Dam. No matter how far I go, it is never far enough. Somebody's already been there, done that, got it on disk and worse, has it ready to download. Now I see why you follow those lists; to stay current with our political progress into the long night.

But, do you think that not manipulating their homophobia as a rhetorical weapon moderates the effectiveness of their hysteria? Don't they appear more ridiculous and therefore less effective, the more vehement they become? So, then isn't it actually in the interest of tolerance to push them into ever more insane positions of intolerance?

I realize this is a twisted argument and might even be a little dangerous, since it could easily backfire.

For example, all these guys: Bush, Gore, Lott, Delay, etc are just dripping with masculine insecurities. On the other hand the logic is, the way to scare them is to probe and explore those insecurities.

These guys have some serious masculinity hang-ups. It isn't just a question of homophobia. Look at the way they construct issues around women and kids. What is the subtext in all their choreography? The paterfamilias of punishment, domination, control, and scorn. Or look at their policies toward other men, especially big, bad, black men. Again, it is all about control and domination, but through some instrumental advantage, like law, religious dogma, or gobs of money. They need instrumentality (a dick or a stick) for control since they have nothing to back them up but fear. Look at their popular base which is predominately suburban, white, middle class, middle aged men many of whom share every one of these insecurities.

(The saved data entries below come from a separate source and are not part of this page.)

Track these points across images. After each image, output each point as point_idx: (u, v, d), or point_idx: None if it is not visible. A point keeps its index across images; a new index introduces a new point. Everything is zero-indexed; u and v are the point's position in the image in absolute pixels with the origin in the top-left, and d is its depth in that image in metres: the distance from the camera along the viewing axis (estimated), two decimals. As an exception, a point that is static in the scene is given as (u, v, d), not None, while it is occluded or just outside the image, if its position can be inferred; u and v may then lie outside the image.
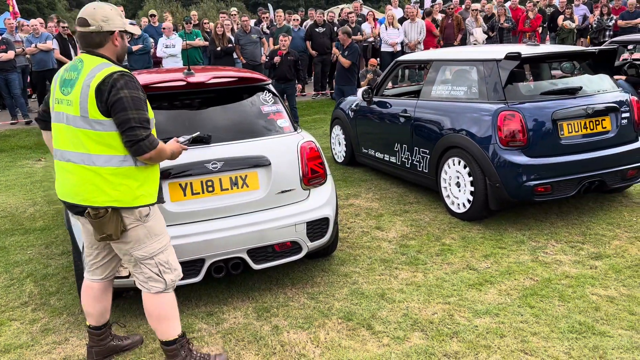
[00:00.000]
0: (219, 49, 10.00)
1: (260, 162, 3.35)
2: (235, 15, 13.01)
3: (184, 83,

I realize I have given Butler, Ehrenreit, and Faludi (as well as Kelley) a hard time on issues exactly like this, so I confess, there is no question they all made me think about masculinity and its political trappings. What was I really complaining about, that they didn't know men as well as they claimed?

Well, this isn't that good a job, either. But whatever the generalities, these particular men, meaning mostly Bush and the right, are vulnerable exactly because of their paternalism and exhibit that as fear, which defines their own masculinity which in turn is reflected in all of their obnoxious social policies---and in full circle back again to their agenda of racism, sexism and homophobia.

Chuck Grimes

It's late and I may regret this in the morning.